Sunday, June 26, 2016

Update and Trump 757

I am still finishing out the Thai Airways 747.  I have to give it an overall gloss coat to protect the extensive decals, put on the wheels and antennas, and do some minor trim detail paintwork.

In the meantime, I have started my annual summer "buddy build" with my friend Tracy Mann.  We have chosen to build 757's from the Minicraft 1/144 kit.  He is going to do a retro American Airlines Astrojet scheme, and I am going to do Trump Force One.  Some pics below:
Basic kit with NASA markings.  I chose this boxing as it comes with the Rolls Royce engines that are also on the Trump jet

Markings supplied with the kit.

Trump Force One.  This jet is all white with the exception of the black top, natural metal leading edges, and personalized trim.
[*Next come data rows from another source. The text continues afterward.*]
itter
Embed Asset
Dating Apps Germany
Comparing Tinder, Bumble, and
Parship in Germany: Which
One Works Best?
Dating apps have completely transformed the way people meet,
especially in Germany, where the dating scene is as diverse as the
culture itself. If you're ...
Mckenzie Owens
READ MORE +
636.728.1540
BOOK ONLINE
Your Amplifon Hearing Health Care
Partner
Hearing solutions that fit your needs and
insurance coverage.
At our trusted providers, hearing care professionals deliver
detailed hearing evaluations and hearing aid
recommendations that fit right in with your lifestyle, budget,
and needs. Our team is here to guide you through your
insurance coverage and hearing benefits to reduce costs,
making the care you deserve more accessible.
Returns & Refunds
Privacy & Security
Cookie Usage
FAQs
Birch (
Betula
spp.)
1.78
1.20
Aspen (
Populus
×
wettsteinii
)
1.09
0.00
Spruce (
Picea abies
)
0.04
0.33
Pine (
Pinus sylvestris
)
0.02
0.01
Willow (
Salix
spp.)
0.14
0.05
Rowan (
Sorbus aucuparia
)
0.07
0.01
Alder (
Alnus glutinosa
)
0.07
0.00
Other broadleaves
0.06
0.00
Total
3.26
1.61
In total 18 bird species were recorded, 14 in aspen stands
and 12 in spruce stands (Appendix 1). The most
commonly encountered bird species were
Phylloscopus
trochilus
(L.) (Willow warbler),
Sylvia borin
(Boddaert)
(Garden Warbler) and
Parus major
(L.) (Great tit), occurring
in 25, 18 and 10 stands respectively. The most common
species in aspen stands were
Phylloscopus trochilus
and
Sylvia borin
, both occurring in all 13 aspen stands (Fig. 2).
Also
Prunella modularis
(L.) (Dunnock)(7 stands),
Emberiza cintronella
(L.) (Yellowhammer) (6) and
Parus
That is Tamiya white putty going down the middle of the seam, and Squadron White (which is actually sort of off-white colored) around the nose.  Both putties have there advantages and disadvantages.

Trump's 757 comes with "sharklets" on the wings.  In addition to looking good, these reduce drag from wingtip vortices.  These were add on aftermarket items from an outfit called Contrails and cost me about ten bucks.   They have some issues. The one on the right is what we call a "short shot," meaning the molding is not complete.  Also, the shapes are not consistent, or accurate.  The will have to be modified to get closer to the real thing.
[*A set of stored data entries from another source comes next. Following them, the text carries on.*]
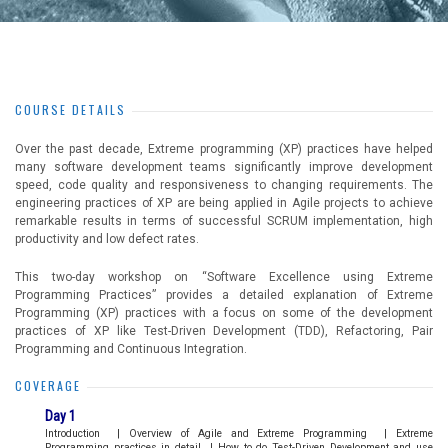
COURSE DETAILS
Over the past decade, Extreme programming (XP) practices have helped
many software development teams significantly improve development
speed, code quality and responsiveness to changing requirements. The
engineering practices of XP are being applied in Agile projects to achieve
remarkable results in terms of successful SCRUM implementation, high
productivity and low defect rates.
This two-day workshop on “Software Excellence using Extreme
Programming Practices” provides a detailed explanation of Extreme
Programming (XP) practices with a focus on some of the development
practices of XP like Test-Driven Development (TDD), Refactoring, Pair
Programming and Continuous Integration.
COVERAGE
Day 1
Introduction
|
Overview of Agile and Extreme Programming
|
Extreme
Programming practices in detail
|
How to do Test-Driven Development and use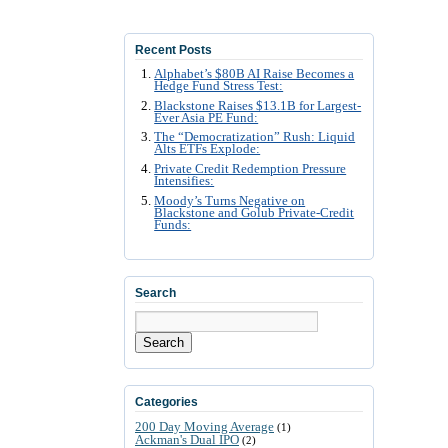
Recent Posts
Alphabet’s $80B AI Raise Becomes a
Hedge Fund Stress Test:
Blackstone Raises $13.1B for Largest-
Ever Asia PE Fund:
The “Democratization” Rush: Liquid
Alts ETFs Explode:
Private Credit Redemption Pressure
Intensifies:
Moody’s Turns Negative on
Blackstone and Golub Private-Credit
Funds:
Search
Search
Categories
200 Day Moving Average
(1)
Ackman's Dual IPO
(2)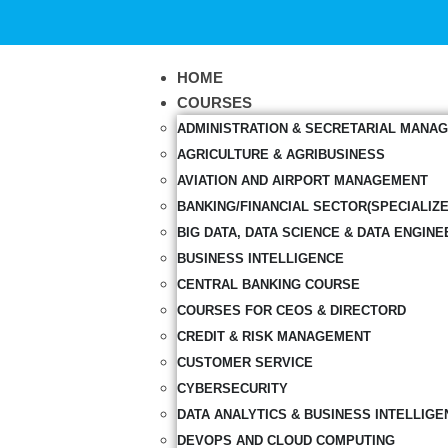
HOME
COURSES
ADMINISTRATION & SECRETARIAL MANA
AGRICULTURE & AGRIBUSINESS
AVIATION AND AIRPORT MANAGEMENT
BANKING/FINANCIAL SECTOR(SPECIALIZ
BIG DATA, DATA SCIENCE & DATA ENGINE
BUSINESS INTELLIGENCE
CENTRAL BANKING COURSE
COURSES FOR CEOS & DIRECTORD
CREDIT & RISK MANAGEMENT
CUSTOMER SERVICE
CYBERSECURITY
DATA ANALYTICS & BUSINESS INTELLIGE
DEVOPS AND CLOUD COMPUTING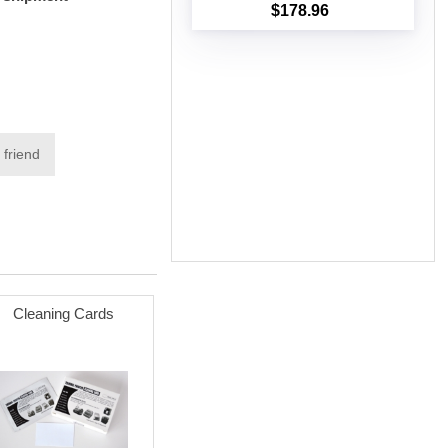
$178.96
Add to cart
 friend
Cleaning Cards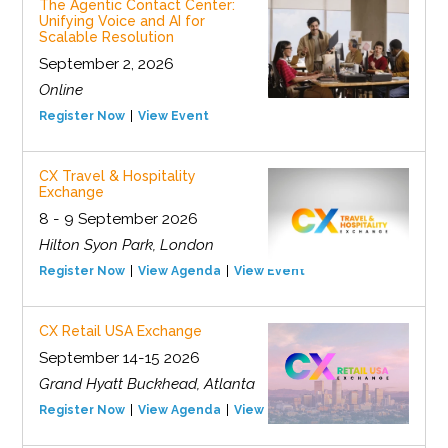
The Agentic Contact Center:
Unifying Voice and AI for
Scalable Resolution
September 2, 2026
Online
Register Now
View Event
CX Travel & Hospitality
Exchange
8 - 9 September 2026
Hilton Syon Park, London
Register Now
View Agenda
View Event
CX Retail USA Exchange
September 14-15 2026
Grand Hyatt Buckhead, Atlanta
Register Now
View Agenda
View Event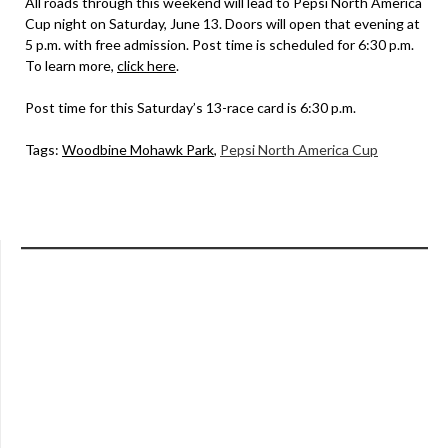
All roads through this weekend will lead to Pepsi North America
Cup night on Saturday, June 13. Doors will open that evening at
5 p.m. with free admission. Post time is scheduled for 6:30 p.m.
To learn more,
click here
.
Post time for this Saturday’s 13-race card is 6:30 p.m.
Tags:
Woodbine Mohawk Park
,
Pepsi North America Cup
You have to cut off the existing wing faring to make room for the sharklets.

Sharklets installed.  They need to be straightened.

One problem area with almost all airliner kits, (except the newest ones made with "slide mold" technology), is the elimination of the seam that runs down the interior of the intake.  This is because the fan blade piece has to go in between the engine halves when assembled.  This makes it impossible to work the seam. My solution is to cut the intake forward of the fan blade and work on them as a separate assembly.  Once the interior seam is dealt with, the forward intake can be reassembled to rest the engine.  The interior seam, now vertical, will be hidden by the fan blades.